It is the middle of winter, 1970. The peaceful, brotherly vibes of 1967's Summer of Love are little more than distant memories around Long Island's State University at Stony Brook. Allen Lanier, Albert Bouchard and Donald Roeser passed much of their time, as many Stony Brook students did, watching Star Trek, imbibing various herbs and spirits, and generally mucking around. For their further amusement, the three pooled their creative resources with Andrew Winter and Les Bronstein [sic] and started the Soft White Underbelly, a band which became one of New York's most beloved cult attractions. 

A few select appearances around Long Island and New York stirred up enough interest to land the band a recording contract with Elektra Records. The Underbelly spent a good amount of time and money in the studio putting together an album which, for corporate reasons, was never released. 

A major mutation in the band's personnel brought in Eric Bloom (the Rock King of the Finger Lakes) to take Bronstein's place on lead vocals and rhythm guitar, while Joe Bouchard (Albert's brother) replaced Andrew Winter on bass. As the Stalk Forrest Group, the band made the usual rounds of East Coast bars, clubs and dives. Many times trudging through more than six sets a night, Stalk Forrest, also known as Oaxaca, managed to squeeze a bit of their own unique material into the top forty sets that the clubs required. Although the bars could hardly be called an ideal creative environment, the group did sharpen their teeth and develop the quality musicianship that would later become their forté. 

After a name change to Blue Öyster Cult (derived from a poem by manager Sandy Pearlman), the band recorded a demo of their own material which Sandy took to Columbia Records producer Murray Krugman. Being on the same cosmological plane as Pearlman, Murray took to the band immediately. Three weeks later, the Cult were signed to an exclusive Columbia Records contract, and their first album, Blue Öyster Cult, hit the racks. 

For good reason, the Cult's first album turned out to be one of the most acclaimed debut albums in recent memory. The sound of BÖC was shattering, sinister and very distinctive. Lead guitarist Don (Buck Dharma) Roeser almost immediately established himself as one of he seventies' first superstar guitarists. His style--lightning fast with all the subtlety of a dentist's drill--punctuated the Cult's unearthly lyrics with icy precision. Likewise, Eric Bloom branded the band with his sinister voice which could easily breathe terror into an Ogden Nash limerick. 

Tyranny and Mutation, released a year later, solidified the conceptual ideas hinted at on Blue Öyster Cult with cogent, eerie themes. Divided into sides "red" and "black," the Cult explored even stranger subjects: the Canadian Mounted Police, oil-slicked waterfowl, on life, diz-busters and wonderfully effective ways of going to hell. As with Blue Öyster Cult, the delivery was stunning. Fans and critics alike cooed over the searing guitar blitz spearheaded by Don Roeser and given ambiance by Eric, Allen and Joe. Soaring, molten metal with a mere modicum of subtle, melodic temper, Tyranny and Mutation entered the ranks of classic, definitive heavy metal albums. 

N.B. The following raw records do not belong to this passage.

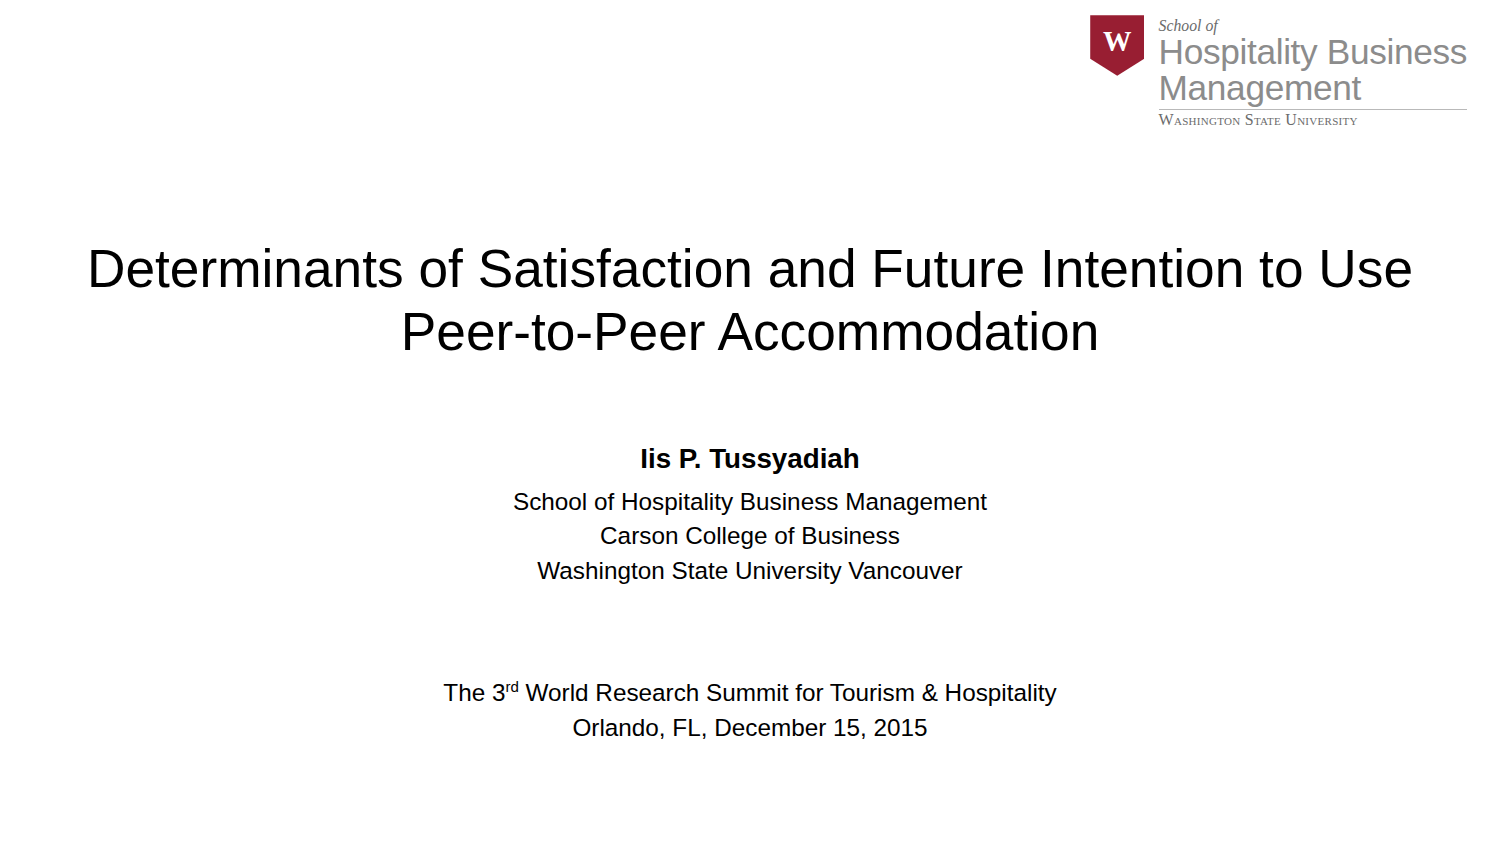School of
Hospitality Business Management
Washington State University
Determinants of Satisfaction and Future Intention to Use Peer-to-Peer Accommodation
Iis P. Tussyadiah
School of Hospitality Business Management
Carson College of Business
Washington State University Vancouver
The 3rd World Research Summit for Tourism & Hospitality
Orlando, FL, December 15, 2015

Where rock 'n' roll on the whole often took its cue from varied forms of human experience, Blue Öyster Cult, both in form and function, took on the image of technology incarnate. Cut their veins with a knife and machine oil would flood the stage. 

In this respect, BÖC offered themselves as a concept band, but that concept didn't prevent the Cult from getting a reputation as this country's premier heavy metal concert band. Climaxing in a metallic five-guitar blitz, their shows galvanized unsuspecting audiences, much to the dismay of headline acts. 

Somewhere between the fervor of the live show and their icily calculated studio work was the Cult's approach to Secret Treaties, their third Columbia album, which marked the biggest developmental step toward a cognitive definition of their distinct style. To their credit, that style comes without sacrificing the versatility that drew them a huge amount of praise to begin with. 

While the conceptualization and thematic statements of the Blue Öyster Cult's studio albums grabbed a good many listeners, the band's ultra-powerful blood 'n' guts live show alone went a long way in altering many heavy metal heads. The effect was captured nicely on the Cult's double record  live set, On Your Feet Or On Your Knees. On this album their precise studio work melts into raw driving rock, the result of filtering five hellfire guitars and then some through walls of Marshall amplifiers. 

But change was literally in Blue Öyster Cult's cards for 1976, and it surfaces on their fifth album, Agents of Fortune. Where the previous LPs lyrically embodied themes of corruption, evil and socio-political decay, Agents of Fortune takes root in more concrete urban images (off-center for sure) and images more tangible than the obtuse pictures the band had painted before. Tinged with a more commercial sound that preserves the band's heavy metal base while exploring new and varied musical forms, Agents of Fortune is the Cult's most ambitions album to date. 

And the crowds come back for more--more astounding music, more incisive lyrics and the most technologically complex show in rock--just three reasons why people like Lester Bangs of Creem call Blue Öyster Cult "a monster band, one of the very best and most precision-tooled powerful (bands) on the current boards."